Compito da svolgere
Per favore, riporta parola per parola il passo della prefazione sulla cittadinanza digitale qui sotto, iniziando da "Lo sviluppo della" e terminando con "del mondo attuale.".

Sezione del testo

Prefazione a “Dal tecnocivismo alla cittadinanza digitale. Trasparenza e partecipazione” (Themis) di Fiorella De Cindio e Andrea Trentini.
Chi, per la sua data di nascita, ha avuto la possibilità di vivere fin dall’inizio le diverse fasi della trasformazione digitale, è oggi testimone del rovesciamento delle aspettative che l’hanno accompagnata, in particolare a partire dall’esplosione di Internet all’inizio del nuovo secolo.
Le tecnologie dell’informazione e della comunicazione apparirono allora come le tecnologie abilitanti per un altro mondo possibile, capaci di rendere concretamente praticabili nuove modalità di cooperazione sociale e di democrazia politica.
Lo sviluppo della trasformazione digitale ha prodotto il contrario: la realizzazione di dispositivi capaci di rendere possibile la prosecuzione e talvolta l’accentuazione delle peggiori caratteristiche del mondo attuale.
Molti sono gli esempi possibili di questo rovesciamento.

Voci estratte
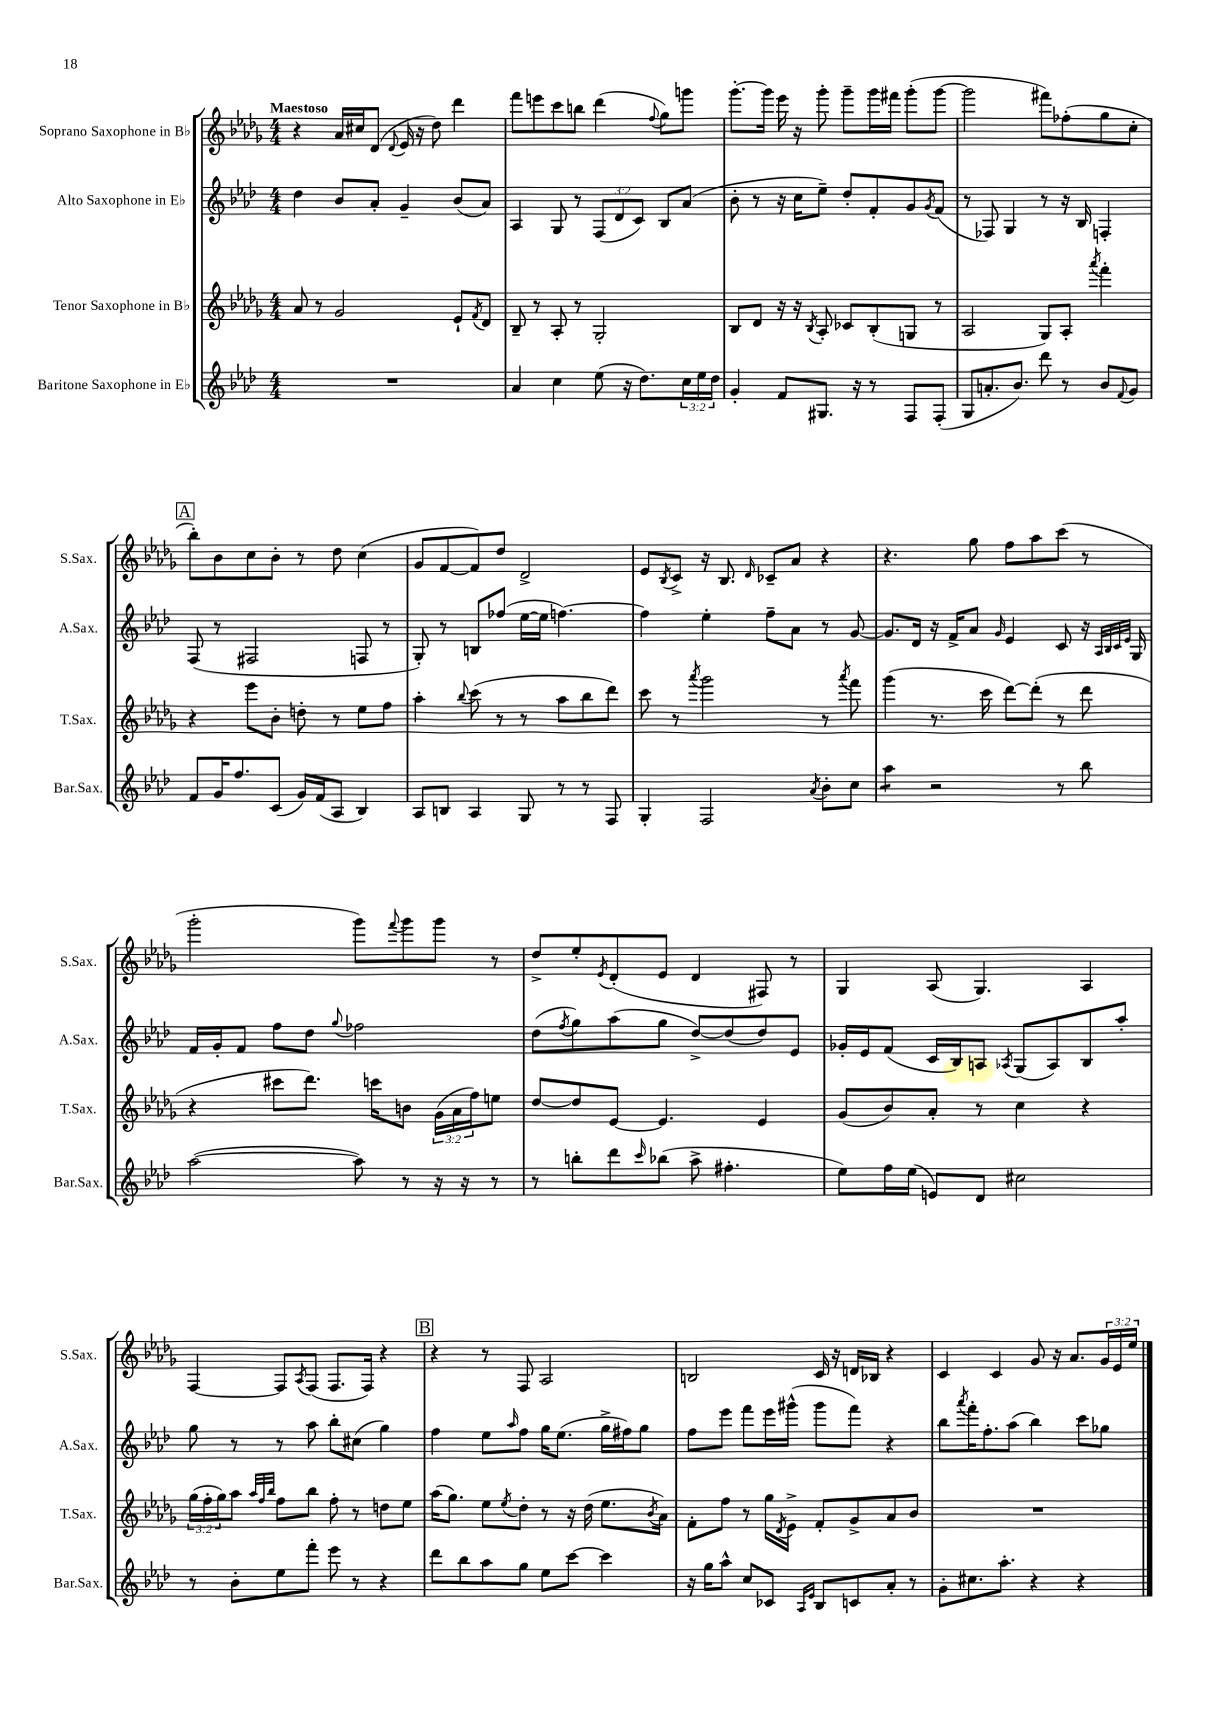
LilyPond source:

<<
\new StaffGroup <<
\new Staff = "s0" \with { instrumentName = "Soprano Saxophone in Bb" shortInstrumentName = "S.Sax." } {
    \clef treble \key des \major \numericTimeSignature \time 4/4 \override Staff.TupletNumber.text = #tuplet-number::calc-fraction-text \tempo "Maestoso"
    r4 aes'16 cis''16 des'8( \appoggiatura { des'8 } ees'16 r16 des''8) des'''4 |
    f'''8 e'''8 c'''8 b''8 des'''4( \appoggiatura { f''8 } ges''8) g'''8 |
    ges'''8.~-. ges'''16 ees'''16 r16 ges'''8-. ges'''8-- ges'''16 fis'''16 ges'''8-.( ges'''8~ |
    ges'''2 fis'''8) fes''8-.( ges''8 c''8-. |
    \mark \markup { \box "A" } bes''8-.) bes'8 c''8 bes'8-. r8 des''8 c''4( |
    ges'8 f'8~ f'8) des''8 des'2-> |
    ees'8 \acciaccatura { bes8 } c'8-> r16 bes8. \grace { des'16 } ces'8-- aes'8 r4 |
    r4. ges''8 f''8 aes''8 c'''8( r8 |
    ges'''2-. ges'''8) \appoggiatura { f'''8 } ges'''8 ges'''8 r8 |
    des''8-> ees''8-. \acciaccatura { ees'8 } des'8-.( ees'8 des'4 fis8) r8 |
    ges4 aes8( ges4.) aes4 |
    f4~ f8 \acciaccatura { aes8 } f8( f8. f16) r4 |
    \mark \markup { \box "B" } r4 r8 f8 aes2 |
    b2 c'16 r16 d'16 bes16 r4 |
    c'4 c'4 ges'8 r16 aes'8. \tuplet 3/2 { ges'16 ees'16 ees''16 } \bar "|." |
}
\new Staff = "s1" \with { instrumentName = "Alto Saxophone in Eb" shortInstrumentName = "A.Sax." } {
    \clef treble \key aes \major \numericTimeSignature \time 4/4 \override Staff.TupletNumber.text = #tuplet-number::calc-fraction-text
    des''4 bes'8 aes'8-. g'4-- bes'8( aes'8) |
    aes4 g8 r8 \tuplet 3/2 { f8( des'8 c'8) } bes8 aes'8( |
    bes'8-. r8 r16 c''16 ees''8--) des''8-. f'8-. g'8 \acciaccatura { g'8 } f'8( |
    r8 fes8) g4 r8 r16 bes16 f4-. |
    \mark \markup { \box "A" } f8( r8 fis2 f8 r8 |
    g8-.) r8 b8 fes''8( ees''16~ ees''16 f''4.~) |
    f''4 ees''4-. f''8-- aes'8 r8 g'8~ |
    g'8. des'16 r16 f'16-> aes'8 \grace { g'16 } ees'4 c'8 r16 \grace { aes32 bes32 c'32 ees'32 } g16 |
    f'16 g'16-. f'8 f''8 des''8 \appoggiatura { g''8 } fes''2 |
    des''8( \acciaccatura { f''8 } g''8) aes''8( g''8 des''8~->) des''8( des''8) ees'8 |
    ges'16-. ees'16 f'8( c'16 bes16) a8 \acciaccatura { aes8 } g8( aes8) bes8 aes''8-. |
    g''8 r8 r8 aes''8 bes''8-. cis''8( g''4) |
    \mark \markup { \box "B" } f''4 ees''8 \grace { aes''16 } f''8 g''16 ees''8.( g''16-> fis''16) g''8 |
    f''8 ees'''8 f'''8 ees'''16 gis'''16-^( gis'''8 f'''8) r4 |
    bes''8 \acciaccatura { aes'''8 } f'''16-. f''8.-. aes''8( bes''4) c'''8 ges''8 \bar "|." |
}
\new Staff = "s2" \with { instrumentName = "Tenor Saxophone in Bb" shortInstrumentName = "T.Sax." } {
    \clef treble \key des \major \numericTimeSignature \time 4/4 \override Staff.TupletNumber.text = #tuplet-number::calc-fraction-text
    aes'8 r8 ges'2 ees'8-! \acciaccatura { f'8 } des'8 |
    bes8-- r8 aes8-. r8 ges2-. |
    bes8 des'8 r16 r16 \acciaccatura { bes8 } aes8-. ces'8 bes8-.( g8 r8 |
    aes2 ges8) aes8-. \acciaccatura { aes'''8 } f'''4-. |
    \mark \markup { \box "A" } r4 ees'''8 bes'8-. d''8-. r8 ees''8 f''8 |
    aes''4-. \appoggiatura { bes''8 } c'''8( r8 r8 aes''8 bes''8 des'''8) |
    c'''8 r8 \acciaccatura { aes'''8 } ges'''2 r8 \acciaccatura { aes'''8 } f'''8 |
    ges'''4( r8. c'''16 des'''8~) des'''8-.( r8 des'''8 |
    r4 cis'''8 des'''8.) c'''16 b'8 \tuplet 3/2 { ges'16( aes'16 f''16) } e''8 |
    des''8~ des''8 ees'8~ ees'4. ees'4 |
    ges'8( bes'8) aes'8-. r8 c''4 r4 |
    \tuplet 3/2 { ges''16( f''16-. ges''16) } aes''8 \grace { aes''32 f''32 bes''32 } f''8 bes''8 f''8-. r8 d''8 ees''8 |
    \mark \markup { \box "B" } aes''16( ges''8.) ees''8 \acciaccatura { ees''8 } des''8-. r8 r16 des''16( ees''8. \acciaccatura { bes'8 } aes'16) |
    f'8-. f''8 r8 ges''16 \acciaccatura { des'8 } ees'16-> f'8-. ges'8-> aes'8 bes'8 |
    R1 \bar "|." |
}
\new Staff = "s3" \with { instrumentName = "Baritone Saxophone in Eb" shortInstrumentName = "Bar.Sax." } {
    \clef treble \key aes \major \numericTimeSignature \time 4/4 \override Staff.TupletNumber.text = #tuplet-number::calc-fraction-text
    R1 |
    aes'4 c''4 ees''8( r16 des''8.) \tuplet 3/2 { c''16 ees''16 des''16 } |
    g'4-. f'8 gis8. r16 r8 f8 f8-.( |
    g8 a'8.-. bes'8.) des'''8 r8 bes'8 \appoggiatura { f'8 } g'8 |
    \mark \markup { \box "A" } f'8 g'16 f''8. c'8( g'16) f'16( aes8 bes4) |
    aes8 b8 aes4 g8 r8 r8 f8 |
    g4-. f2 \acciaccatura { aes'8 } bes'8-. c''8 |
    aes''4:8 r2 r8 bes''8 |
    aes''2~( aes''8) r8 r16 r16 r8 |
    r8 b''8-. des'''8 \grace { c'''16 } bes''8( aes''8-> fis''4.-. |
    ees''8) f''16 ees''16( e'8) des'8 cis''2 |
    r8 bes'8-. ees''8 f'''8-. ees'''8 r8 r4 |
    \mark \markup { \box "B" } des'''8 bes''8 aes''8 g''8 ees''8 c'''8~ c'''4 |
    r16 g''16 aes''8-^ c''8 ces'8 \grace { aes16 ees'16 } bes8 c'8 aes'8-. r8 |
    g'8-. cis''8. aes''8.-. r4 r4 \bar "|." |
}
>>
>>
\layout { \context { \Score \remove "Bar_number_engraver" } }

In risposta
Lo sviluppo della trasformazione digitale ha prodotto il contrario: la realizzazione di dispositivi capaci di rendere possibile la prosecuzione e talvolta l’accentuazione delle peggiori caratteristiche del mondo attuale.